Kim Keister, executive editor of AARP Bulletin, had his curiosity piqued when he read media reports that women had overtaken men in the workforce as a whole. He investigated and found that wasn’t true — but in the process uncovered the fact that women workers now hold 51 per cent of all professional and management occupations.

“The fact that there are more women in management positions than men is a recent phenomenon,” he said. Educational trends suggest that number at the top will grow as younger women progress through their careers. Women earn 60 per cent of masters degrees, 58 per cent of all post-secondary degrees, half of the medical degrees and 48 per cent of legal degrees, he says.

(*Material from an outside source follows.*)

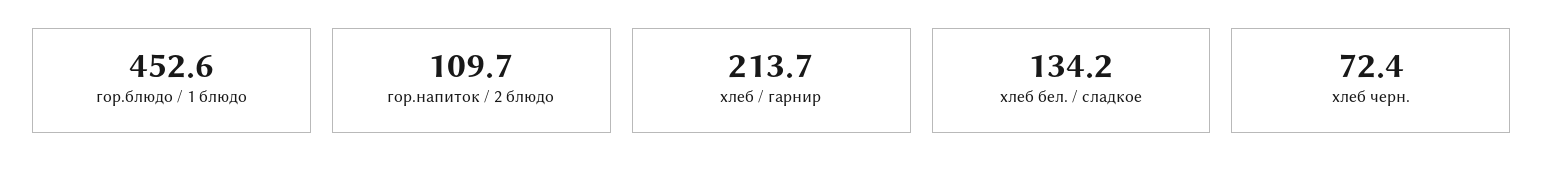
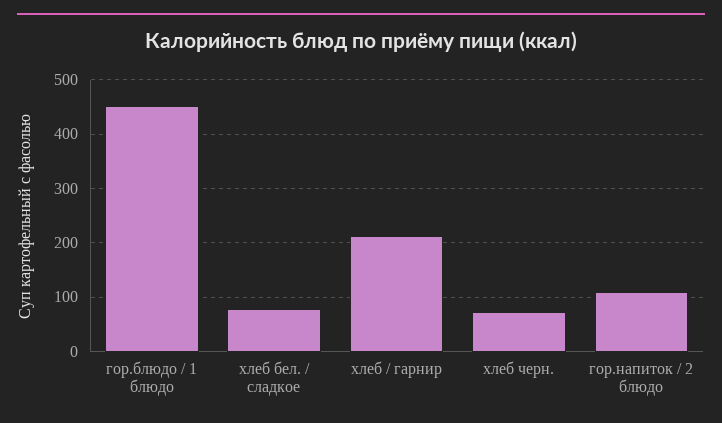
хлеб бел. / сладкое: 134.2 -> 80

While there are women at the pinnacle of power, with Oracle president Safra Catz topping the list with a salary of $42.5 million in 2008, that may not be representative, Keister warned. “I really doubt that women are very well represented at the highest levels of business, but that’s just my instinct.”

Despite the changes at the top of the workforce, his research found women still earn $0.80 for every $1 men take home. He said the gap shows “progress, but there’s a long way to go.”

Another encouraging trend the AARP article pointed to was that while 10 per cent of women older than 50 hold management positions, so do eight per cent of women younger than 50, indicating younger female workers are climbing the corporate ladder quicker.

“I think that’s encouraging because (50+) women in the workforce have had a lot of time to rise to management positions. Under fifty, not so much, yet there’s not much disparity,” he said.

The high levels of university participation among women raises the question of why that doesn’t directly translate to even higher levels of management jobs, but it may be because women tend to delay or pause their careers to raise children more often than men. “We have better-educated mothers to raise better-educated children,” Keister said.

He compared the findings to a 1900 census that found just 20.6 per cent of women “engaged in gainful occupations.”

“We’ve come a long way from the 1900s,” he said.